Maya Angelou – 1928- 2014 (Am.)                                            I Know Why the Caged Bird Sings
Anne Frank – 1929-1945 (Dutch)                                               Diary of a Young Girl                     
Martin Luther King. Jr. (1929-1968) (Am.)              “Letter from Birmingham City Jail,” “I Have a Dream”

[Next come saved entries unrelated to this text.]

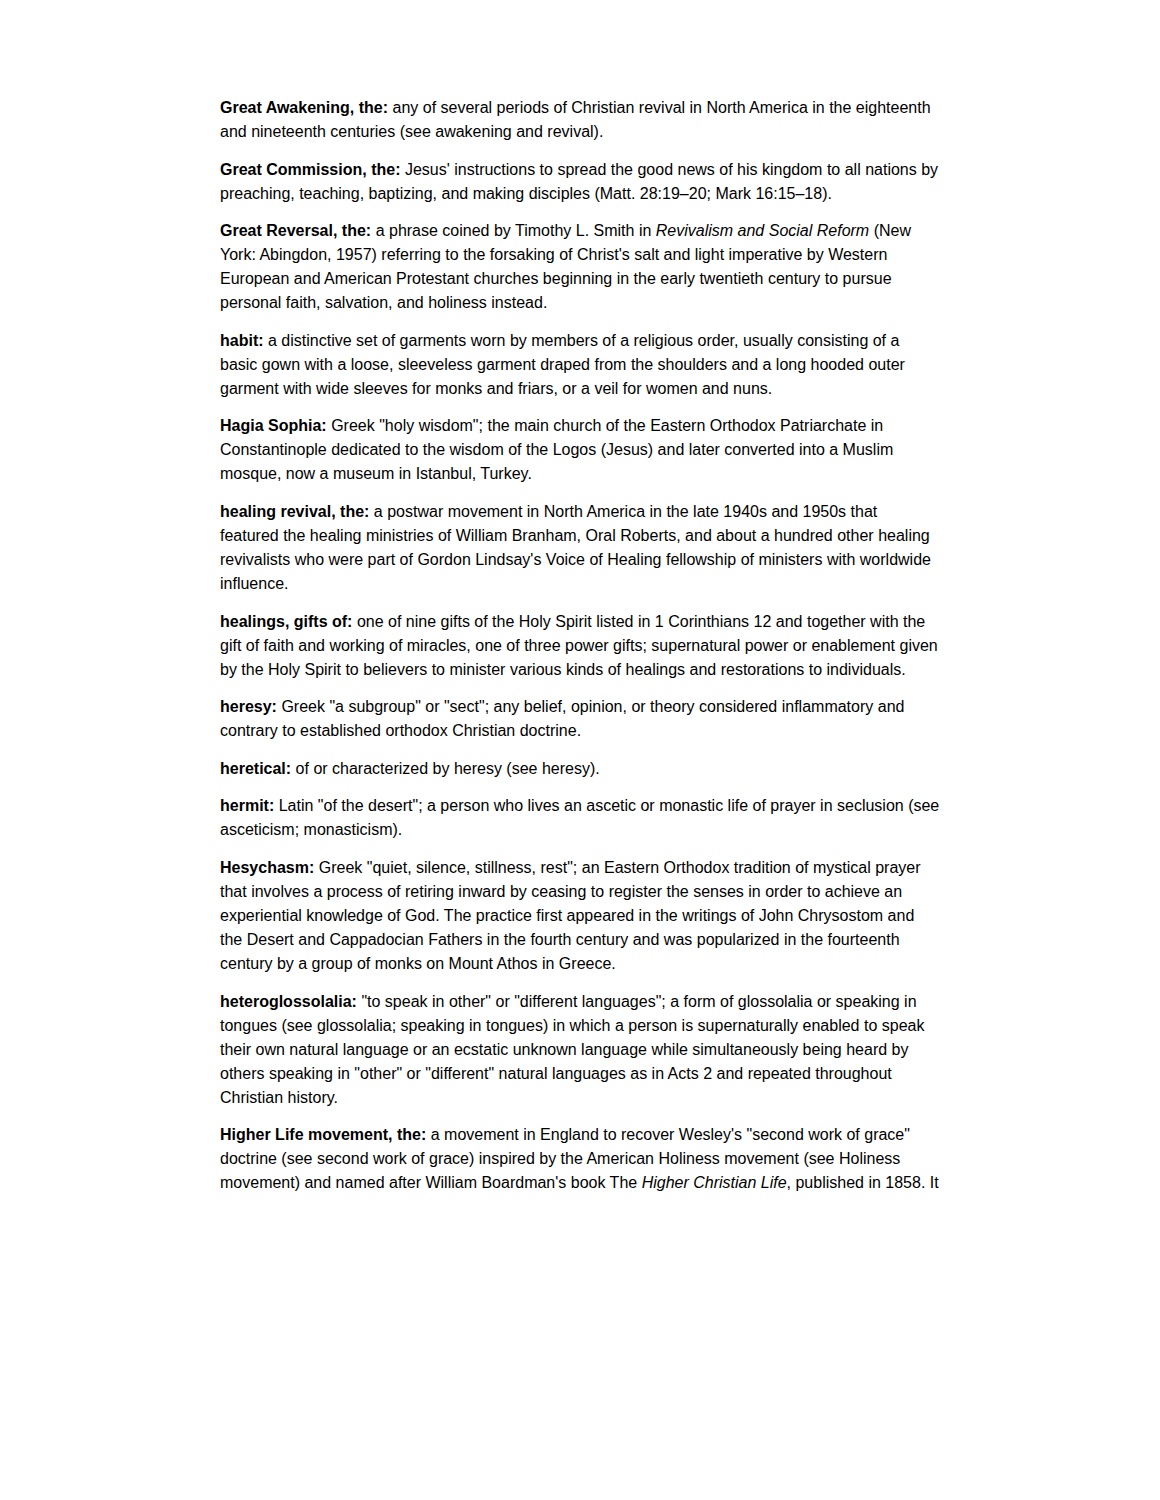Great Awakening, the:
any of several periods of Christian revival in North America in the eighteenth and nineteenth centuries (see awakening and revival).
Great Commission, the:
Jesus' instructions to spread the good news of his kingdom to all nations by preaching, teaching, baptizing, and making disciples (Matt. 28:19–20; Mark 16:15–18).
Great Reversal, the:
a phrase coined by Timothy L. Smith in Revivalism and Social Reform (New York: Abingdon, 1957) referring to the forsaking of Christ's salt and light imperative by Western European and American Protestant churches beginning in the early twentieth century to pursue personal faith, salvation, and holiness instead.
habit:
a distinctive set of garments worn by members of a religious order, usually consisting of a basic gown with a loose, sleeveless garment draped from the shoulders and a long hooded outer garment with wide sleeves for monks and friars, or a veil for women and nuns.
Hagia Sophia:
Greek "holy wisdom"; the main church of the Eastern Orthodox Patriarchate in Constantinople dedicated to the wisdom of the Logos (Jesus) and later converted into a Muslim mosque, now a museum in Istanbul, Turkey.
healing revival, the:
a postwar movement in North America in the late 1940s and 1950s that featured the healing ministries of William Branham, Oral Roberts, and about a hundred other healing revivalists who were part of Gordon Lindsay's Voice of Healing fellowship of ministers with worldwide influence.
healings, gifts of:
one of nine gifts of the Holy Spirit listed in 1 Corinthians 12 and together with the gift of faith and working of miracles, one of three power gifts; supernatural power or enablement given by the Holy Spirit to believers to minister various kinds of healings and restorations to individuals.
heresy:
Greek "a subgroup" or "sect"; any belief, opinion, or theory considered inflammatory and contrary to established orthodox Christian doctrine.
heretical:
of or characterized by heresy (see heresy).
hermit:
Latin "of the desert"; a person who lives an ascetic or monastic life of prayer in seclusion (see asceticism; monasticism).
Hesychasm:
Greek "quiet, silence, stillness, rest"; an Eastern Orthodox tradition of mystical prayer that involves a process of retiring inward by ceasing to register the senses in order to achieve an experiential knowledge of God. The practice first appeared in the writings of John Chrysostom and the Desert and Cappadocian Fathers in the fourth century and was popularized in the fourteenth century by a group of monks on Mount Athos in Greece.
heteroglossolalia:
"to speak in other" or "different languages"; a form of glossolalia or speaking in tongues (see glossolalia; speaking in tongues) in which a person is supernaturally enabled to speak their own natural language or an ecstatic unknown language while simultaneously being heard by others speaking in "other" or "different" natural languages as in Acts 2 and repeated throughout Christian history.
Higher Life movement, the:
a movement in England to recover Wesley's "second work of grace" doctrine (see second work of grace) inspired by the American Holiness movement (see Holiness movement) and named after William Boardman's book The Higher Christian Life, published in 1858. It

During my two years teaching at Ave Maria Catholic School, also in the 21st CENTURY, I taught many of those works, as well as Lord of the Flies (pub. 1954), To Kill a Mockingbird (1960), and A Wrinkle in Time ( 1962).

“Where’s the beef?” (Walter Mondale to Gary Hart, Democratic Presidential debate, 1984)

When buzzwords and clichés try to sell us something silly—time to speak up.  Where do “21st century skills” speak to standards, curriculum, books?  I don’t see it.  When you cannot tell us what students will learn, I am not a fan.  Here in the 2016 Presidential campaign season (how’s this for relevance!), I recall Mondale’s line from 32 years ago: “Where’s the beef?”

The standards movement may seem passé—so 20th century!  Accountability and assessment—that’s our focus in 2016.  And yet both were built around our commitment to clarify what students should learn.  Many of us believe that was and still is a key step to better public schools. 
Yes, we live in the 21st century, we educate in the 21st century, and we should use 21st technology and tools where they can help.  But a sound curriculum in Colorado public schools requires that we look back.      
The good news: in most cases, we still do.